▶ **Problem details**:
It is required that all of the data be written out exactly.

▶ **Dataset records**:

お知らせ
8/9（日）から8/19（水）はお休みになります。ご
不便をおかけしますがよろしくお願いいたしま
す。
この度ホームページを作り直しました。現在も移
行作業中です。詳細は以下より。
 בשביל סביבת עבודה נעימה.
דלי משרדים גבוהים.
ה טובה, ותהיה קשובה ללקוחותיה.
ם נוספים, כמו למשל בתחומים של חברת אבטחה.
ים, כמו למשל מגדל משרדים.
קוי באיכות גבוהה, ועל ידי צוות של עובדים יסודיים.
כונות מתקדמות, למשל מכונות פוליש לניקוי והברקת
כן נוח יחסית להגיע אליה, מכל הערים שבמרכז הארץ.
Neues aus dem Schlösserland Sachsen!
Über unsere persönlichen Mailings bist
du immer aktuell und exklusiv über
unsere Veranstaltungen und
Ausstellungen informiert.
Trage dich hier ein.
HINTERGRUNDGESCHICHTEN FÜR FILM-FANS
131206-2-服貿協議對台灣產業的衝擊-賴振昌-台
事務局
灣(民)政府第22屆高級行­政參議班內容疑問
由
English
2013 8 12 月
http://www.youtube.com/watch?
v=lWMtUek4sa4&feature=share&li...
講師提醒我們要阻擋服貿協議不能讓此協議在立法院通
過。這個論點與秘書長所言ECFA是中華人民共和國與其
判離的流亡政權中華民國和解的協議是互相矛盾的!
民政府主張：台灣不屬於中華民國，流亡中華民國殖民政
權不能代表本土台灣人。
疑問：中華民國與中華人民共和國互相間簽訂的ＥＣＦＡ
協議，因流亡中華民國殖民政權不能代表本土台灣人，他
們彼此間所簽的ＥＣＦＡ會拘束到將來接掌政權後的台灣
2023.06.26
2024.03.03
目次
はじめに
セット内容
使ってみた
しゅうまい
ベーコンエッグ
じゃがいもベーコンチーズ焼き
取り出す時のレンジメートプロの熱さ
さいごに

▶ **Exercise answer**:
お知らせ
8/9（日）から8/19（水）はお休みになります。ご
不便をおかけしますがよろしくお願いいたしま
す。
この度ホームページを作り直しました。現在も移
行作業中です。詳細は以下より。
 בשביל סביבת עבודה נעימה.
דלי משרדים גבוהים.
ה טובה, ותהיה קשובה ללקוחותיה.
ם נוספים, כמו למשל בתחומים של חברת אבטחה.
ים, כמו למשל מגדל משרדים.
קוי באיכות גבוהה, ועל ידי צוות של עובדים יסודיים.
כונות מתקדמות, למשל מכונות פוליש לניקוי והברקת
כן נוח יחסית להגיע אליה, מכל הערים שבמרכז הארץ.
Neues aus dem Schlösserland Sachsen!
Über unsere persönlichen Mailings bist
du immer aktuell und exklusiv über
unsere Veranstaltungen und
Ausstellungen informiert.
Trage dich hier ein.
HINTERGRUNDGESCHICHTEN FÜR FILM-FANS
131206-2-服貿協議對台灣產業的衝擊-賴振昌-台
事務局
灣(民)政府第22屆高級行­政參議班內容疑問
由
English
2013 8 12 月
http://www.youtube.com/watch?
v=lWMtUek4sa4&feature=share&li...
講師提醒我們要阻擋服貿協議不能讓此協議在立法院通
過。這個論點與秘書長所言ECFA是中華人民共和國與其
判離的流亡政權中華民國和解的協議是互相矛盾的!
民政府主張：台灣不屬於中華民國，流亡中華民國殖民政
權不能代表本土台灣人。
疑問：中華民國與中華人民共和國互相間簽訂的ＥＣＦＡ
協議，因流亡中華民國殖民政權不能代表本土台灣人，他
們彼此間所簽的ＥＣＦＡ會拘束到將來接掌政權後的台灣
2023.06.26
2024.03.03
目次
はじめに
セット内容
使ってみた
しゅうまい
ベーコンエッグ
じゃがいもベーコンチーズ焼き
取り出す時のレンジメートプロの熱さ
さいごに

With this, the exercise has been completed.